É perceptível ainda que Hawley buscou o que havia de melhor para trazer seus personagens à vida. Jon Hamm traz todo o carisma necessário para nos fazer crer que seu relacionamento com Lucy era a única coisa que lhe fazia se sentir viva, além do anseio pela volta ao espaço. Ellen Burstyn nem precisa se esforçar muito para trazer ótimos momentos como a avó de Lucy. Zazie Beetz e Dan Stevens, apesar dos personagens unidimensionais, conseguem compor bem o elenco principal. Mas não há como não destacar o trabalho de Natalie Portman aqui, mostrando mais uma vez que ela é uma das grandes atrizes da atualidade – mesmo não escolhendo os melhores projetos para comprovar isso. O que ela faz com um olhar ou uma postura diferente é impressionante, sem falar no peso que é ter uma câmera apontada para si 100% do tempo. Qualquer atuação abaixo de excelente teria comprometido o filme, o que certamente não ocorre aqui.
Porém, à medida que o filme avança e o objetivo de Lucy de voltar a ter aquela experiência estarrecedora se afasta, as crises vão se tornando piores, visto que a única coisa que realmente mantém a protagonista sã está cada vez mais distante. Quando esse ponto de virada finalmente chega, “Lucy in the Sky” se perde completamente. O drama sobre a mente humana desenhado nos primeiros atos transforma-se num thriller passional, que se bem executado poderia até render algo significativo. Mas, infelizmente, a história de uma mulher que não consegue mais se conectar com a realidade por causa de uma experiência muito impactante dá lugar a um suspense banal onde a protagonista não aceita que o cara com quem ela acaba tendo um caso seja um mulherengo safado que vá atrás de outras. E o gatilho final para a quebra da personagem é a confirmação de uma traição (sendo que ela já estava traindo em primeiro lugar), e não tudo o que estava se passando em sua cabeça após a viagem e antes da descoberta.
A mudança é tão abrupta que parece um casal de filmes que há tempos não conversam mas são obrigados a viver sob o mesmo teto.
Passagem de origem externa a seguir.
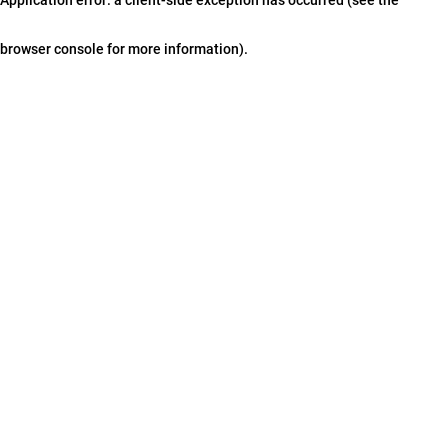
browser console for more information)
.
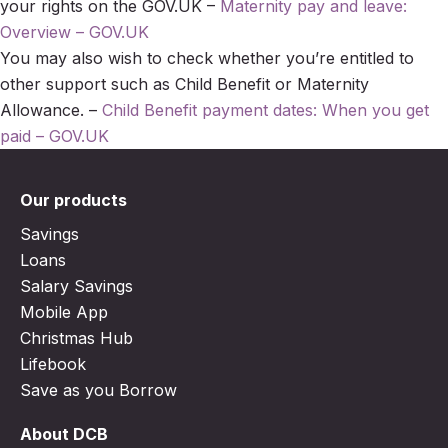
your rights on the GOV.UK –
Maternity pay and leave:
Overview – GOV.UK
You may also wish to check whether you’re entitled to
other support such as Child Benefit or Maternity
Allowance. –
Child Benefit payment dates: When you get
paid – GOV.UK
Our products
Savings
Loans
Salary Savings
Mobile App
Christmas Hub
Lifebook
Save as you Borrow
About DCB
Uma justificativa possível (porém não tão plausível) seria o fato do roteiro tentar se aproximar mais da história real na qual o filme se inspira. Ora, não seria essa a magia do cinema, discorrer sobre fatos de forma subjetiva e sem obrigação de se prender aos fatos? Lamentavelmente, “Lucy in the Sky” está tão ancorado na realidade que até a reprodução da música Lucy in the Sky with Diamonds, dos Beatles, acontece sem alma alguma, numa sequência fraca tanto de motivação quanto esteticamente. Fosse tão importante utilizar a música que faz o título fazer sentido, melhor ideia seria colocá-la nos créditos finais.
Chris Hadfield, conhecido astronauta que também fazia vídeos para o YouTube mostrando o dia a dia do espaço, falou em uma aula que, em 21 anos de experiência no espaço, é seguro dizer que quanto mais você sabe, menos medo você sente de estar lá. O que é possível tirar disso é que Noah Hawley, em seu primeiro longa-metragem, parece ter tido medo de seguir a sua ideia inicial até o fim. Se isso partiu dele ou foi uma pressão do estúdio, dificilmente saberemos. Mas é certo que “Lucy in the Sky” tinha a receita perfeita para um filme dramático e profundo de sucesso. Infelizmente, muita expectativa para pouquíssima realidade.